To his credit, David Brooks keeps searching for moral visions that might be an antidote to our current social and political malaise. A recent Op-Ed piece
is on Personalism, the:
...philosophic tendency built on the infinite uniqueness and depth of each person. Over the years people like Walt Whitman, Martin Luther King, William James, Peter Maurin and Wojtyla (who went on to become Pope John Paul II) have called themselves personalists, but the movement is still something of a philosophic nub.
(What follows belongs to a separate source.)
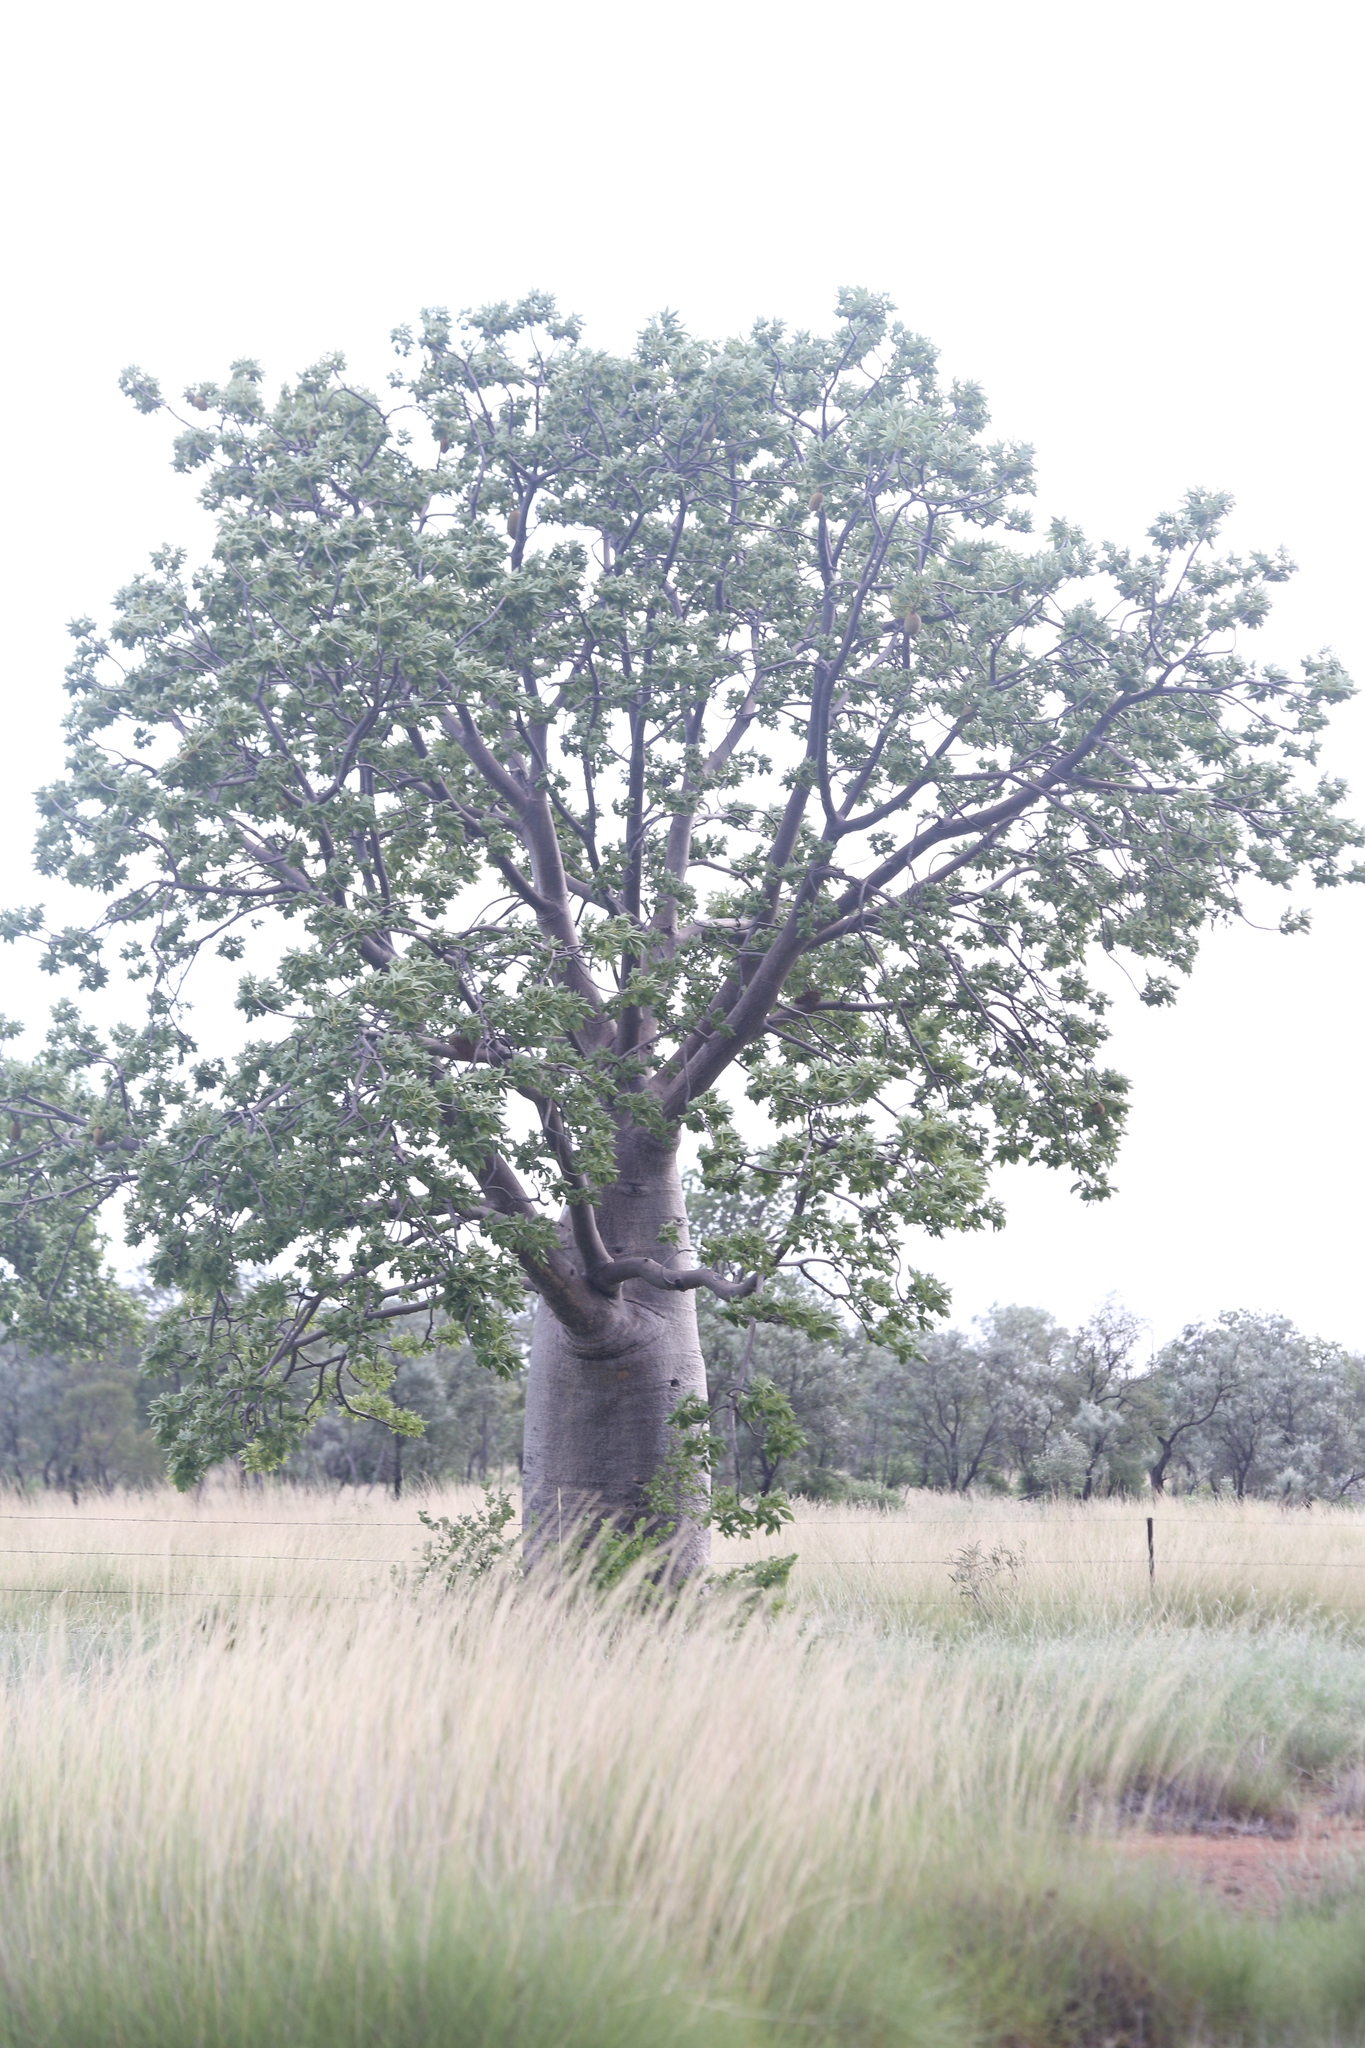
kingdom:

...our culture does a pretty good job of ignoring the uniqueness and depth of each person. Pollsters see in terms of broad demographic groups. Big data counts people as if it were counting apples. At the extreme, evolutionary psychology reduces people to biological drives, capitalism reduces people to economic self-interest, modern Marxism to their class position and multiculturalism to their racial one. Consumerism treats people as mere selves — as shallow creatures concerned merely with the experience of pleasure and the acquisition of stuff.
..personalism is a middle way between authoritarian collectivism and radical individualism. The former subsumes the individual within the collective. The latter uses the group to serve the interests of the self.
Personalism demands that we change the way we structure our institutions. A company that treats people as units to simply maximize shareholder return is showing contempt for its own workers. Schools that treat students as brains on a stick are not preparing them to lead whole lives.
The big point is that today’s social fragmentation didn’t spring from shallow roots. It sprang from worldviews that amputated people from their own depths and divided them into simplistic, flattened identities. That has to change. As Charles Péguy said, “The revolution is moral or not at all.”